Before Perry realized he’d done it, he’d driven past his own house without stopping, only glancing at it as if it were any other house on the block—lit up warmly from within, someone’s mother carrying a plate of something to a table. Someone’s father at the table. They would not be expecting a knock on their door. It would surprise them, concern them, to find their son, who was at college, at that door.
He was, instead, on his way to the Werners’. Left on Brookside. Right on Robbins.
He’d done this drive a hundred times, picking up Nicole for a student council carwash or debate team meeting. He’d had access to a car, and she didn’t. It was a small town. No one needed directions to anyone’s house. All you had to do was say, “Oh, he’s three houses down from the Werners,” or “Catty-corner to the Edwardses, and then across the street.”
The Werners’ house was lit up warmly, too. They already had their Christmas lights up. Blues and reds and whites and greens shone in little points along the eaves. The curtains in the front window of their nice little ranch house were closed.
Perry had been in that house many times. There were only a few bedrooms, he knew, and so many girls. The sleeping arrangements must have changed with the years, as one girl went to college and another girl got a room of her own. The house was small, but it had always seemed warm and clean. Perry had always had the feeling, as he waited in the living room for Nicole, that you could crawl around all day on your hands and knees in that house looking for a speck of dust and never find one. Of course, their restaurant was the same way. You could imagine it being run through a car wash every few hours. Blasted into perfection. Every surface shining.
But the Christmas lights seemed strange.
Had Perry expected black drapery over the windows?

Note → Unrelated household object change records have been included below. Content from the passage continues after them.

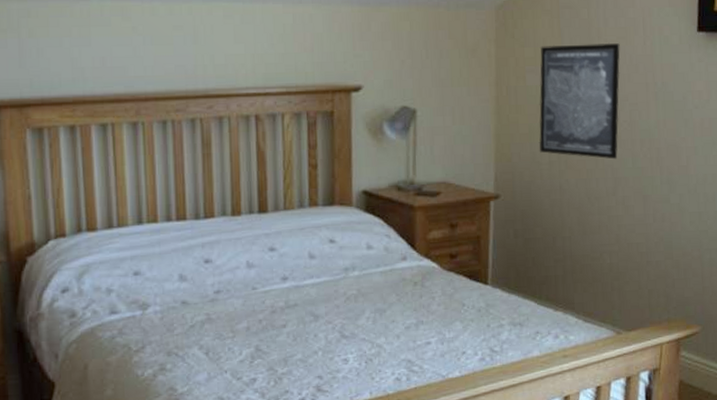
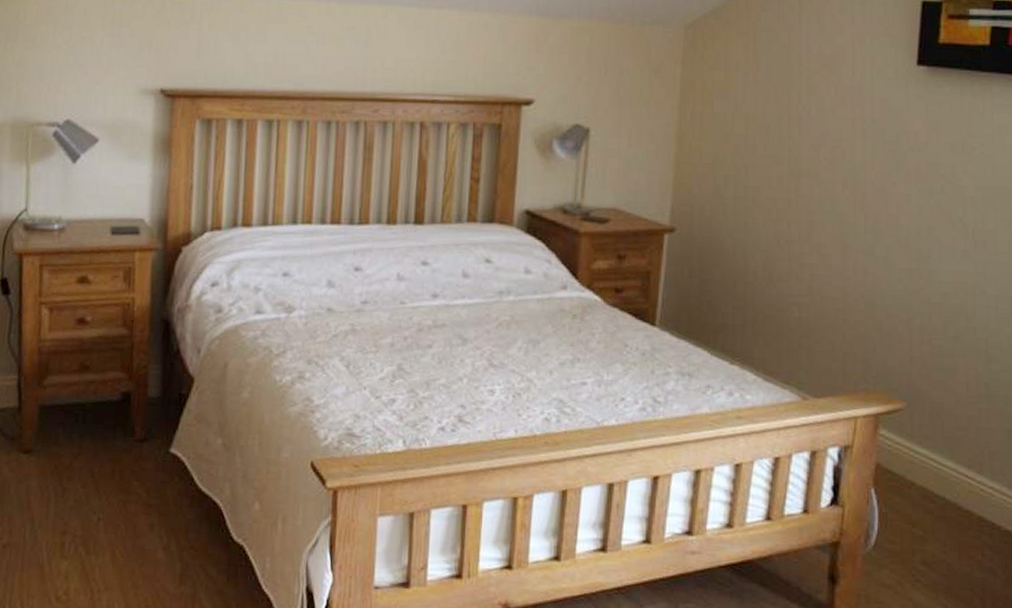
wall art: present [538,42,620,160] -> none [723,70,824,201]

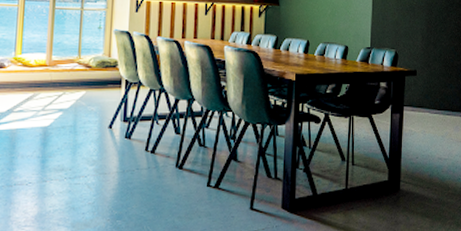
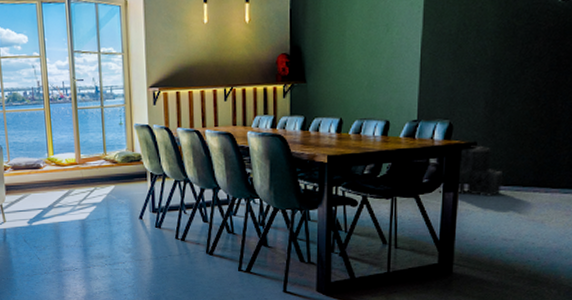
storage crate: none [387,73,438,119] -> present [438,145,504,197]

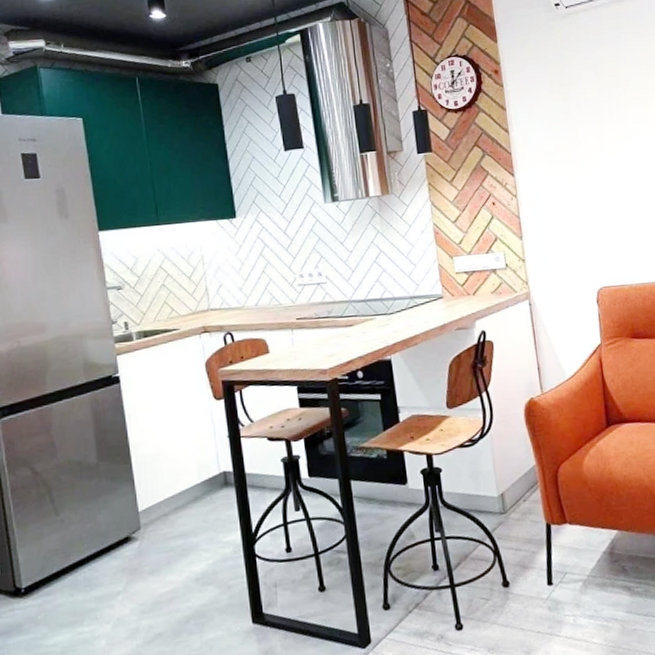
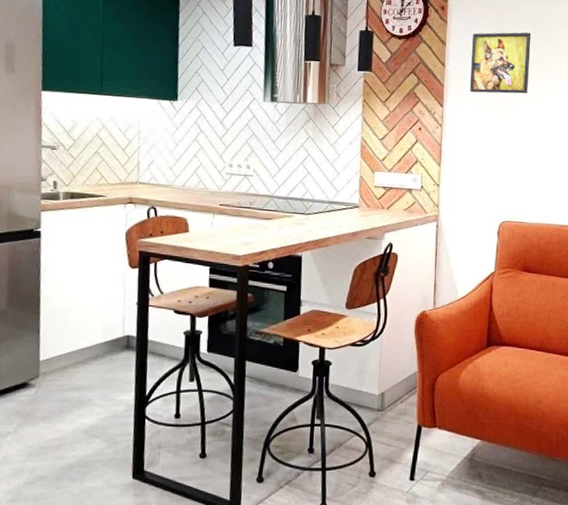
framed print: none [532,80,603,156] -> present [469,32,531,94]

Well, no. But he hadn’t expected early Christmas lights. And he was even more surprised to see, beyond the Christmas lights and the gauzy curtains, several female shadows gathered around the broad shoulders of a masculine shadow. They were gathered, Perry realized, after stopping the car in the middle of the street and staring long enough, around the Hammond organ in the Werners’ living room.
All the girls played, he was pretty sure, as well as Mr. Werner. Nicole had told him about the all-night caroling that went on sometimes on Christmas Eve.
He turned off the engine of Professor Blackhawk’s car after parking it in front of the house, and the whole rattle-trap—chrome, engine, upholstery—shuddered loudly before dying. It was more noise than Perry had expected to make or he’d have parked farther away, and someone in the house, apparently, had heard it, too. He watched as one of the feminine shadows (Mrs. Werner?) turned from the gathering and moved toward the window. Her hand parted the curtains, just at their edge, and he saw a face, silhouetted with the light from behind, peer out quickly before dropping the curtain. She seemed to have said something that made the others turn away from the organ and look at her.
Perry was glad, he supposed, that they knew someone was on the way, glad that there’d been a bit of warning.